Teaching Claude Code How to Use marimo

I was building evaluation notebooks for an entity classification pipeline. The notebooks were in marimo — reactive Python notebooks stored as plain .py files. I was editing them through Claude Code, my AI coding agent, while viewing them in the marimo browser editor.

Every time Claude edited the file, marimo would overwrite the changes. I’d fix the SQL query, marimo would revert it. Fix it again, reverted again. Three rounds of this before I figured out what was happening.

The problem with external editing

marimo loads your notebook into memory when you open it. After that, it works entirely from its in-memory state. It doesn’t watch the filesystem for changes. So when an external tool — Claude Code, vim, VSCode, whatever — edits the .py file on disk, marimo doesn’t notice. Then when you save any cell in the marimo UI, it writes its in-memory version back to disk, silently overwriting your external edits.

The fix is simple: marimo edit --watch notebook.py. The --watch flag monitors the file and streams changes to the browser editor. But I didn’t know this, Claude Code didn’t know this, and we wasted time going in circles.

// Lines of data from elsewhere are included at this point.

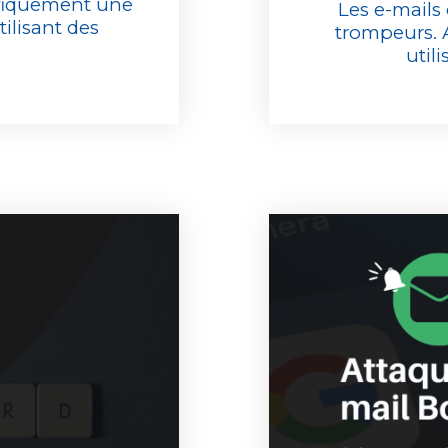
ifiquement une
Les e-mails
ilisant des
trompeurs. 
utili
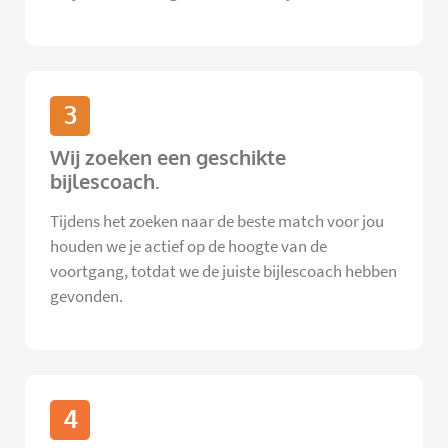
3
Wij zoeken een geschikte
bijlescoach.
Tijdens het zoeken naar de beste match voor jou
houden we je actief op de hoogte van de
voortgang, totdat we de juiste bijlescoach hebben
gevonden.
4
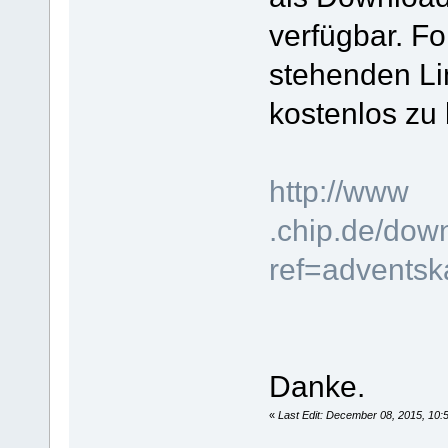
verfügbar. Fo
stehenden Li
kostenlos z
http://www
.chip.de/do
ref=adventsk
Danke.
«
Last Edit: December 08, 2015, 10:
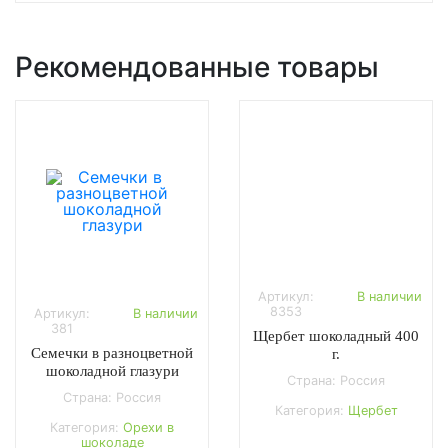
Рекомендованные товары
Артикул:
В наличии
8353
Артикул:
В наличии
381
Щербет шоколадный 400
Семечки в разноцветной
г.
шоколадной глазури
Страна: Россия
Страна: Россия
Категория:
Щербет
Категория:
Орехи в
шоколаде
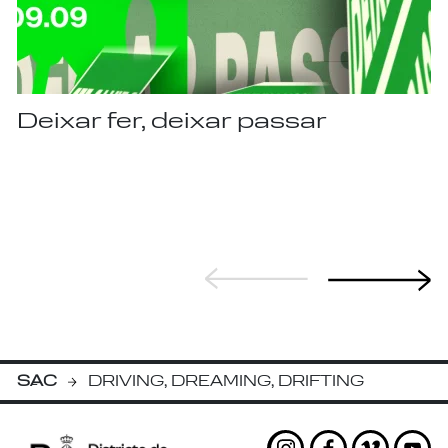
Deixar fer, deixar passar
SAC
DRIVING, DREAMING, DRIFTING
-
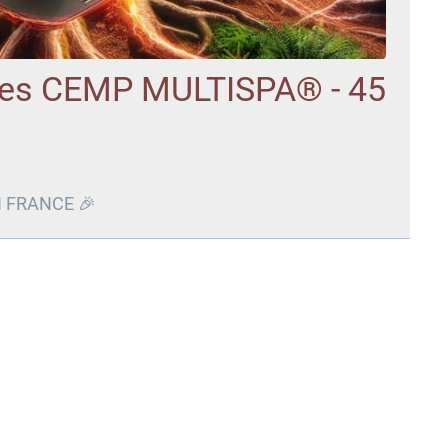
ces CEMP MULTISPA® - 45
 FRANCE 🎉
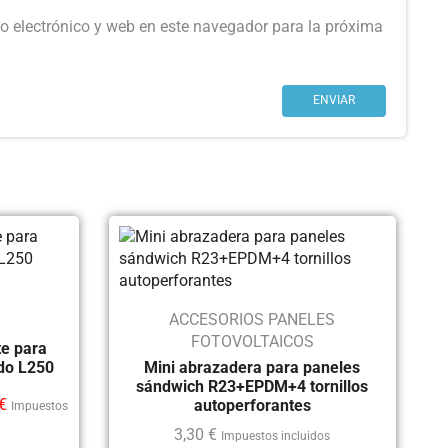
o electrónico y web en este navegador para la próxima
ACCESORIOS PANELES
FOTOVOLTAICOS
te para
ado L250
Mini abrazadera para paneles
sándwich R23+EPDM+4 tornillos
€
autoperforantes
Impuestos
3,30
€
Impuestos incluidos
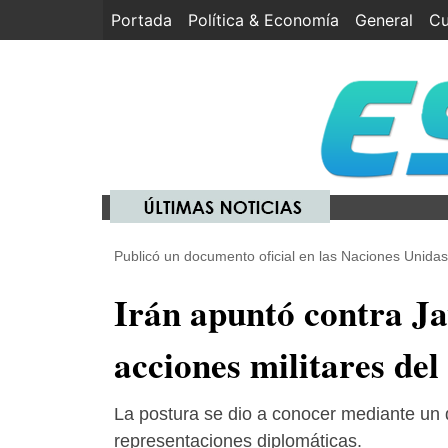
Portada
(current)
Política & Economía
General
Cu
Publicó un documento oficial en las Naciones Unidas
Irán apuntó contra Jav
acciones militares del
La postura se dio a conocer mediante un 
representaciones diplomáticas.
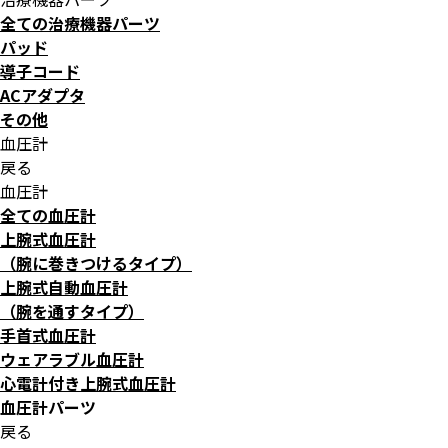
全ての治療機器パーツ
パッド
導子コード
ACアダプタ
その他
血圧計
戻る
血圧計
全ての血圧計
上腕式血圧計
（腕に巻きつけるタイプ）
上腕式自動血圧計
（腕を通すタイプ）
手首式血圧計
ウェアラブル血圧計
心電計付き上腕式血圧計
血圧計パーツ
戻る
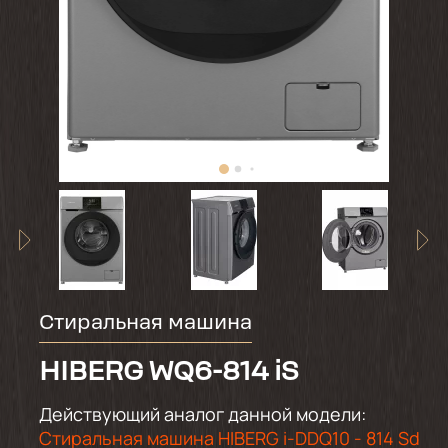
Стиральная машина
HIBERG WQ6-814 iS
Действующий аналог данной модели:
Стиральная машина HIBERG i-DDQ10 - 814 Sd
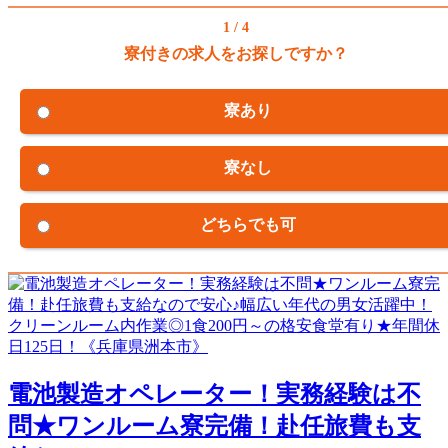
1 / 4
寮付きの求人をお探しですか？
寮あり
寮なし
どちらでも可
電池製造オペレーター！実務経験は不
問★ワンルーム寮完備！赴任旅費も支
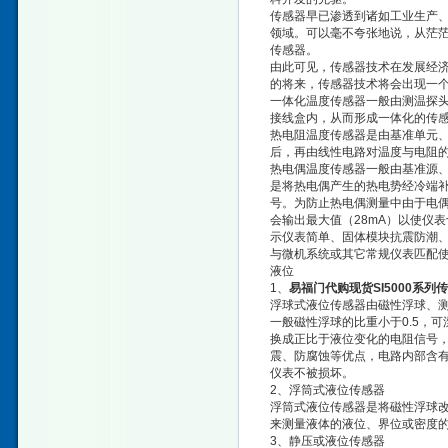
传感器早已渗透到诸如工业生产
领域。可以毫不夸张地说，从茫
传感器。
由此可见，传感器技术在发展经
的将来，传感器技术将会出现一
一体化温度传感器一般由测温探
接线盒内，从而形成一体化的传
热电阻温度传感器是由基准单元、
后，再由线性电路对温度与电阻的
热电偶温度传感器一般由基准源、
是将热电偶产生的热电势经冷端补
号。为防止热电偶测量中由于电
会输出最大值（28mA）以使仪
示仪表简单、固体模块抗震防潮、
与微机系统或其它常规仪表匹配
液位
1、
易福门代购现货SI5000系列传
浮球式液位传感器由磁性浮球、
一般磁性浮球的比重小于0.5，
换成正比于液位变化的电阻信号，
震、防腐蚀等优点，电路内部含有
仪表不被损坏。
2、浮筒式液位传感器
浮筒式液位传感器是将磁性浮球
来测量液体的液位、界位或密度
3、静压或液位传感器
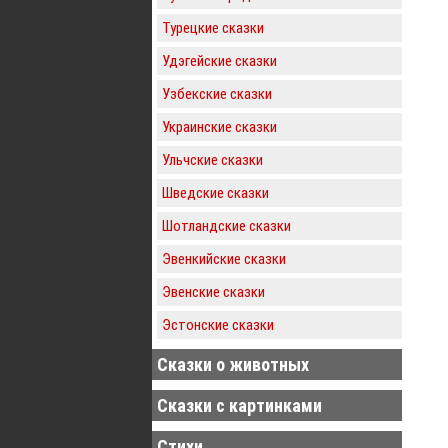
Турецкие сказки
Удэгейские сказки
Узбекские сказки
Украинские сказки
Ульчские сказки
Шведские сказки
Шотландские сказки
Эвенкийские сказки
Эвенские сказки
Эстонские сказки
Сказки о животных
Сказки с картинками
Стихи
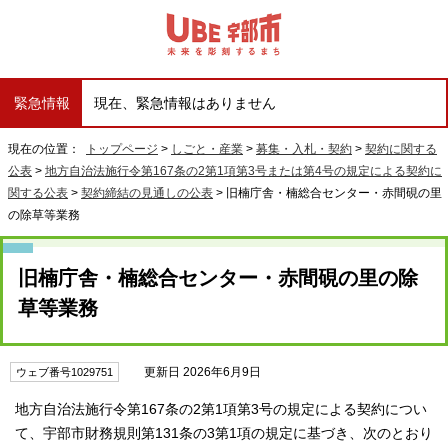
緊急情報
現在、緊急情報はありません
現在の位置：
トップページ
>
しごと・産業
>
募集・入札・契約
>
契約に関する
公表
>
地方自治法施行令第167条の2第1項第3号または第4号の規定による契約に
関する公表
>
契約締結の見通しの公表
> 旧楠庁舎・楠総合センター・赤間硯の里
の除草等業務
旧楠庁舎・楠総合センター・赤間硯の里の除
草等業務
更新日 2026年6月9日
ウェブ番号1029751
地方自治法施行令第167条の2第1項第3号の規定による契約につい
て、宇部市財務規則第131条の3第1項の規定に基づき、次のとおり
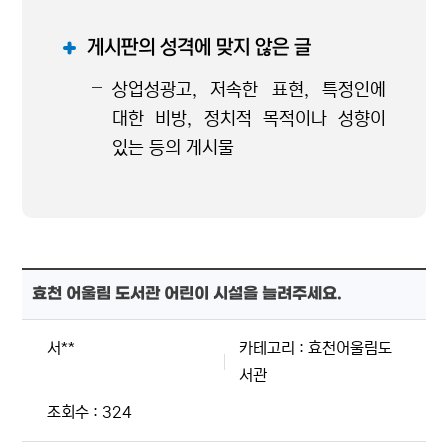
게시판의 성격에 맞지 않은 글
상업성광고, 저속한 표현, 특정인에
대한 비방, 정치적 목적이나 성향이
있는 등의 게시물
효천 어울림 도서관 어린이 시설을 늘려주세요.
서**
카테고리 : 효천어울림도
서관
조회수 : 324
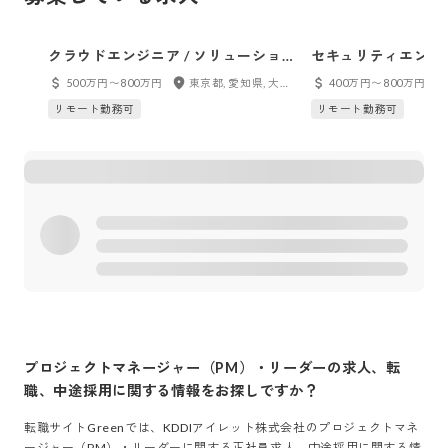
クラウドエンジニア / ソリューショ
セキュリティエンジ
ンアーキテクト
500万円〜800万円
東京都, 愛知県, 大阪府, 福岡県, フルリモート
400万円〜800万円
リモート勤務可
リモート勤務可
プロジェクトマネージャー（PM）・リーダー
の求人、転
職、中途採用に関する情報をお探しですか？
転職サイトGreenでは、
KDDIアイレット株式会社
の
プロジェクトマネ
ージャー（PM）・リーダー
に関する正社員求人、中途採用に関する情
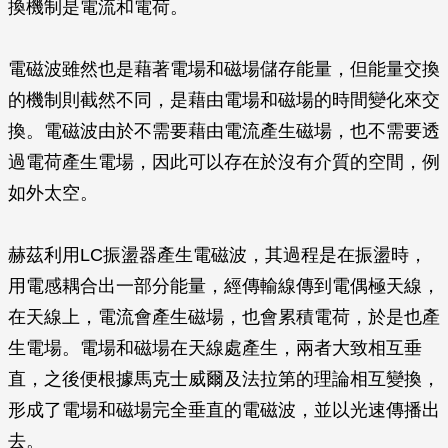
換機制是電流和電荷。
電磁波雖然也是藉著電場和磁場儲存能量，但能量交換
的機制則截然不同，是藉由電場和磁場的時間變化來交
換。電磁波由於不需要藉由電流產生磁場，也不需要透
過電荷產生電場，因此可以存在於沒有介質的空間，例
如外太空。
赫茲利用LC振盪器產生電磁波，其過程是在振盪時，
用電感耦合出一部分能量，經傳輸線傳到電偶極天線，
在天線上，電流會產生磁場，也會累積電荷，於是也產
生電場。電場和磁場在天線處產生，兩者大致相互垂
直，之後便根據馬克士威爾及法拉第的理論相互變換，
形成了電場和磁場完全垂直的電磁波，並以光速傳播出
去。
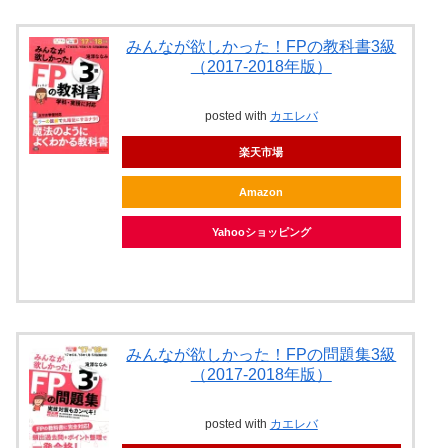
みんなが欲しかった！FPの教科書3級
（2017-2018年版）
posted with
カエレバ
楽天市場
Amazon
Yahooショッピング
みんなが欲しかった！FPの問題集3級
（2017-2018年版）
posted with
カエレバ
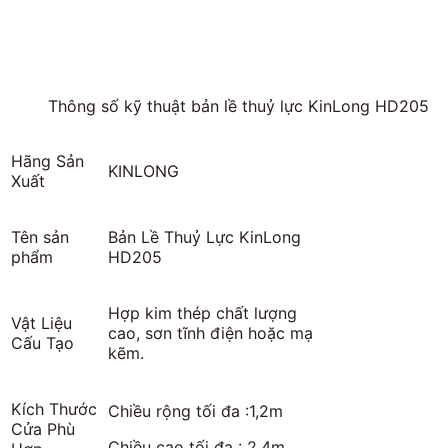
Thông số kỹ thuật bản lề thuỷ lực KinLong HD205
Hãng Sản
KINLONG
Xuất
Tên sản
Bản Lề Thuỷ Lực KinLong
phẩm
HD205
Hợp kim thép chất lượng
Vật Liệu
cao, sơn tĩnh điện hoặc mạ
Cấu Tạo
kẽm.
Kích Thước
Chiều rộng tối đa :1,2m
Cửa Phù
Chiều cao tối đa : 2.4m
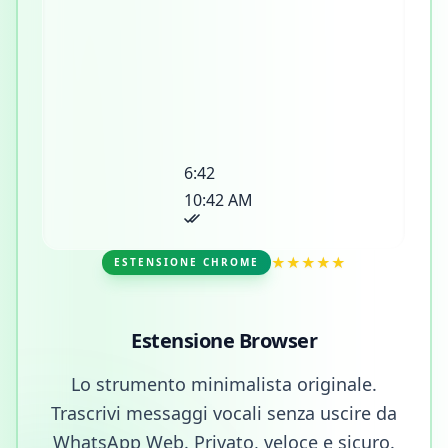
6:42
10:42 AM
★★★★★
ESTENSIONE CHROME
Estensione Browser
Lo strumento minimalista originale.
Trascrivi messaggi vocali senza uscire da
WhatsApp Web. Privato, veloce e sicuro.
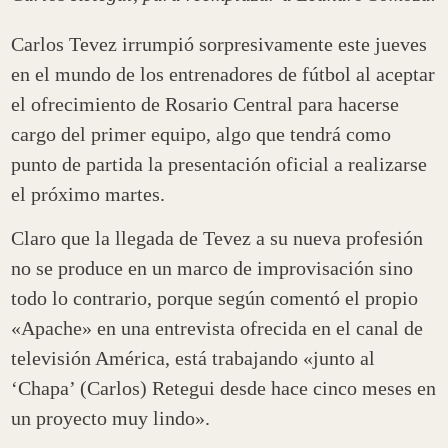
Carlos Tevez irrumpió sorpresivamente este jueves
en el mundo de los entrenadores de fútbol al aceptar
el ofrecimiento de Rosario Central para hacerse
cargo del primer equipo, algo que tendrá como
punto de partida la presentación oficial a realizarse
el próximo martes.
Claro que la llegada de Tevez a su nueva profesión
no se produce en un marco de improvisación sino
todo lo contrario, porque según comentó el propio
«Apache» en una entrevista ofrecida en el canal de
televisión América, está trabajando «junto al
‘Chapa’ (Carlos) Retegui desde hace cinco meses en
un proyecto muy lindo».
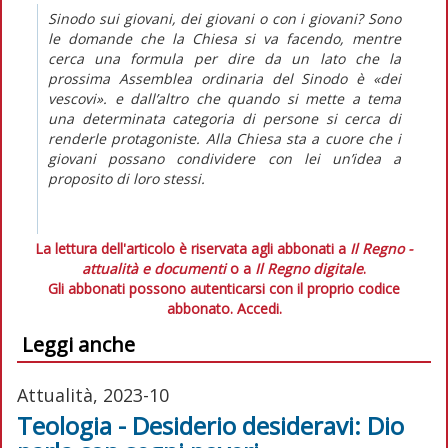
Sinodo sui giovani, dei giovani o con i giovani? Sono
le domande che la Chiesa si va facendo, mentre
cerca una formula per dire da un lato che la
prossima Assemblea ordinaria del Sinodo è «dei
vescovi». e dall’altro che quando si mette a tema
una determinata categoria di persone si cerca di
renderle protagoniste. Alla Chiesa sta a cuore che i
giovani possano condividere con lei un’idea a
proposito di loro stessi.
La lettura dell'articolo è riservata agli abbonati a
Il Regno -
attualità e documenti
o a
Il Regno digitale
.
Gli abbonati possono autenticarsi con il proprio codice
abbonato.
Accedi.
Leggi anche
Attualità, 2023-10
Teologia - Desiderio desideravi: Dio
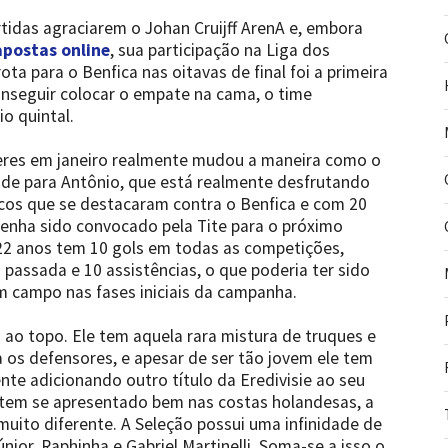
tidas agraciarem o Johan Cruijff ArenA e, embora
apostas online
, sua participação na Liga dos
ta para o Benfica nas oitavas de final foi a primeira
nseguir colocar o empate na cama, o time
o quintal.
Neres em janeiro realmente mudou a maneira como o
ade para Antônio, que está realmente desfrutando
cos que se destacaram contra o Benfica e com 20
tenha sido convocado pela Tite para o próximo
 22 anos tem 10 gols em todas as competições,
passada e 10 assistências, o que poderia ter sido
m campo nas fases iniciais da campanha.
ao topo. Ele tem aquela rara mistura de truques e
 os defensores, e apesar de ser tão jovem ele tem
nte adicionando outro título da Eredivisie ao seu
 tem se apresentado bem nas costas holandesas, a
 muito diferente. A Seleção possui uma infinidade de
únior, Raphinha e Gabriel Martinelli. Soma-se a isso o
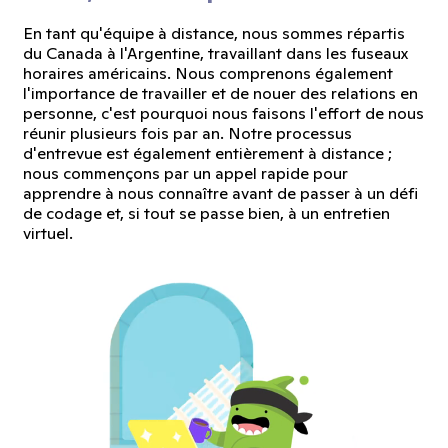
En tant qu'équipe à distance, nous sommes répartis
du Canada à l'Argentine, travaillant dans les fuseaux
horaires américains. Nous comprenons également
l'importance de travailler et de nouer des relations en
personne, c'est pourquoi nous faisons l'effort de nous
réunir plusieurs fois par an. Notre processus
d'entrevue est également entièrement à distance ;
nous commençons par un appel rapide pour
apprendre à nous connaître avant de passer à un défi
de codage et, si tout se passe bien, à un entretien
virtuel.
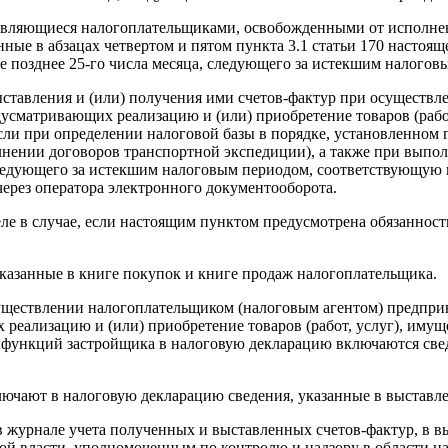
являющиеся налогоплательщиками, освобожденными от исполнен
ные в абзацах четвертом и пятом пункта 3.1 статьи 170 настоящ
е позднее 25-го числа месяца, следующего за истекшим налогов
ыставления и (или) получения ими счетов-фактур при осуществл
едусматривающих реализацию и (или) приобретение товаров (раб
сли при определении налоговой базы в порядке, установленном г
лнении договоров транспортной экспедиции), а также при выпо
, следующего за истекшим налоговым периодом, соответствующу
ерез оператора электронного документооборота.
е в случае, если настоящим пунктом предусмотрена обязанность
казанные в книге покупок и книге продаж налогоплательщика.
существлении налогоплательщиком (налоговым агентом) предприн
реализацию и (или) приобретение товаров (работ, услуг), имущ
 функций застройщика в налоговую декларацию включаются све
ключают в налоговую декларацию сведения, указанные в выставл
 в журнале учета полученных и выставленных счетов-фактур, в 
й власти, уполномоченным по контролю и надзору в области на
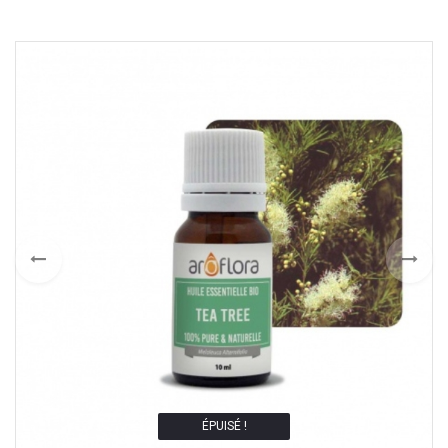
ÉPUISÉ !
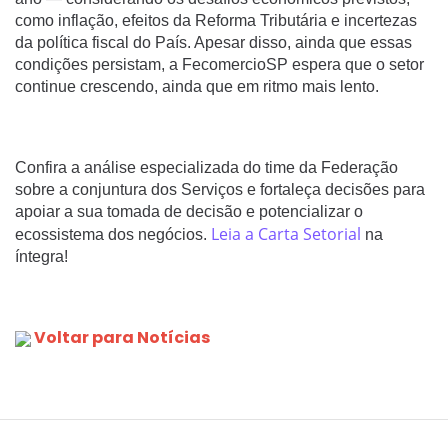
como inflação, efeitos da Reforma Tributária e incertezas
da política fiscal do País. Apesar disso, ainda que essas
condições persistam, a FecomercioSP espera que o setor
continue crescendo, ainda que em ritmo mais lento.
Confira a análise especializada do time da Federação
sobre a conjuntura dos Serviços e fortaleça decisões para
apoiar a sua tomada de decisão e potencializar o
Leia a Carta Setorial
ecossistema dos negócios.
na
íntegra!
Voltar para Notícias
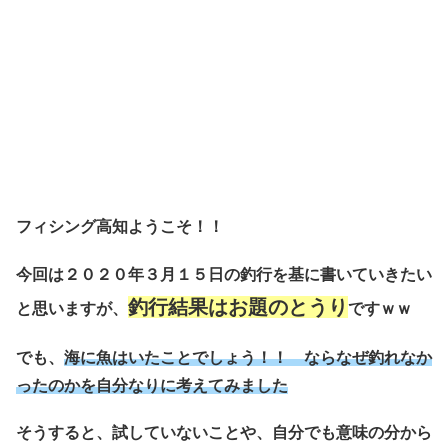
フィシング高知ようこそ！！
今回は２０２０年３月１５日の釣行を基に書いていきたい
釣行結果はお題のとうり
と思いますが、
ですｗｗ
でも、
海に魚はいたことでしょう！！ ならなぜ釣れなか
ったのかを自分なりに考えてみました
そうすると、試していないことや、自分でも意味の分から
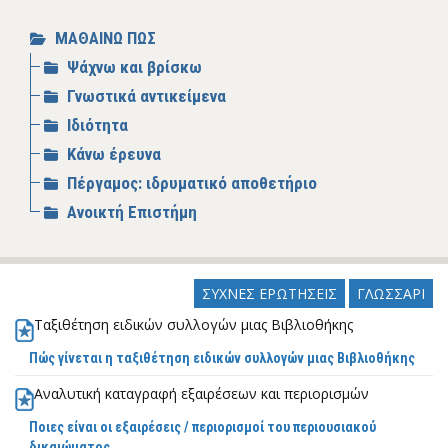
ΜΑΘΑΙΝΩ ΠΩΣ
Ψάχνω και βρίσκω
Γνωστικά αντικείμενα
Ιδιότητα
Κάνω έρευνα
Πέργαμος: ιδρυματικό αποθετήριο
Ανοικτή Επιστήμη
ΣΥΧΝΕΣ ΕΡΩΤΗΣΕΙΣ
ΓΛΩΣΣΑΡΙ
Ταξιθέτηση ειδικών συλλογών μιας Βιβλιοθήκης
Πώς γίνεται η ταξιθέτηση ειδικών συλλογών μιας Βιβλιοθήκης
Αναλυτική καταγραφή εξαιρέσεων και περιορισμών
Ποιες είναι οι εξαιρέσεις / περιορισμοί του περιουσιακού
δικαιώματος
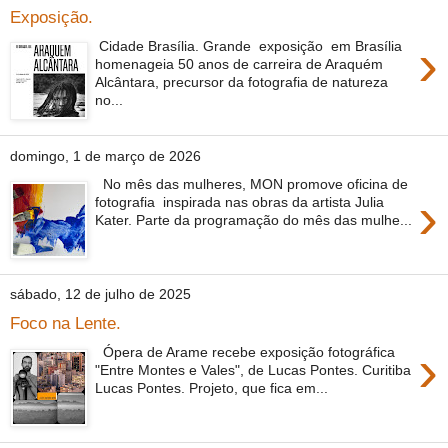
Exposição.
›
Cidade Brasília. Grande exposição em Brasília
homenageia 50 anos de carreira de Araquém
Alcântara, precursor da fotografia de natureza
no...
domingo, 1 de março de 2026
No mês das mulheres, MON promove oficina de
›
fotografia inspirada nas obras da artista Julia
Kater. Parte da programação do mês das mulhe...
sábado, 12 de julho de 2025
Foco na Lente.
›
Ópera de Arame recebe exposição fotográfica
"Entre Montes e Vales", de Lucas Pontes. Curitiba
Lucas Pontes. Projeto, que fica em...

This is the kind of thing that’s easy to miss in docs but painful to hit in practice. And it’s exactly the kind of knowledge an AI coding agent needs to have.

Claude Code skills

Claude Code supports skills — structured reference documents that get loaded dynamically when relevant tasks come up. Think of them as specialized knowledge packs. The dagster-expert skill is a good example: it has a SKILL.md that defines when to activate and an index of reference files covering CLI commands, asset patterns, automation, and integrations.

Skills are plugins with this structure:

.claude-plugin/
  plugin.json          # name, description, version
skills/
  my-skill/
    SKILL.md           # trigger description + reference index
    references/
      TOPIC_A.md       # detailed reference doc
      TOPIC_B.md       # another reference doc

The SKILL.md frontmatter tells Claude when to use the skill:

---
name: marimo-expert
description:
  Expert guidance for working with marimo reactive notebooks. ALWAYS use
  before doing any task that involves marimo notebooks...
---

When Claude detects it’s working with marimo, it reads the relevant reference files before answering. No more guessing at APIs or missing critical gotchas like the --watch flag.

Building the skill

I created a marimo-expert skill covering the topics that kept coming up during my notebook work:

Each topic is a separate markdown file in references/, following the same pattern as the dagster-expert skill. The main SKILL.md has an index pointing to each reference file so Claude can find what it needs quickly.

Registration

For a local plugin, you register it in two files:

~/.claude/plugins/installed_plugins.json:

{
  "marimo-expert@local": [{
    "scope": "user",
    "installPath": "~/.claude/plugins/cache/local/marimo-expert/0.1.0",
    "version": "0.1.0"
  }]
}

~/.claude/settings.json:

{
  "enabledPlugins": {
    "marimo-expert@local": true
  }
}

Restart Claude Code and the skill is active.

Discovering the official marimo skills

After building my skill, I found that marimo already has an official skills repo. It has 10 skills including marimo-notebook — which covers file format, cell structure, script mode, pytest integration, and PEP 723 dependencies.

You install them with:

npx skills add marimo-team/skills --agent claude-code

The official marimo-notebook skill and my marimo-expert skill turned out to be complementary rather than overlapping. The official one focuses on writing correct marimo code — cell signatures, return tuples, output rendering rules, marimo check. Mine covers the operational side — watch mode, caching strategies, configuration, and the reactivity model in depth.

Contributing upstream

Rather than maintaining a separate skill, I identified the reference docs that would actually add value to the official skill and opened a PR adding four new reference files:

FileWhat it covers
WATCHING.md--watch flag, external editing gotcha, watcher_on_save, module autoreloading
EXPENSIVE.mdmo.stop, mo.cache, mo.persistent_cache, mo.lazy, memory management
CONFIGURATION.mdpyproject.toml settings, marimo.toml, config priority chain
REACTIVITY.mdDAG model, variable uniqueness, mutation limitations, cell-local variables

The skills repo is lightweight — no CLA, no issue-first requirement, just “issues and pull requests are welcome.” The existing PRs are small and focused, things like “add pytest reference” or “add pathlib security guidance.”

What I’d do differently

The skill I built locally has 12 reference files. For the upstream PR, I trimmed it to 4 — the ones covering topics the official skill genuinely doesn’t address. The SQL, state, UI, and export docs I’d written were redundant with files already in the official skill (just with different formatting).

If I were starting over, I’d install the official skills first, use them for a few sessions, and only then write reference docs for the gaps. Building the full skill from scratch was useful for understanding the plugin system, but half the content was duplicated effort.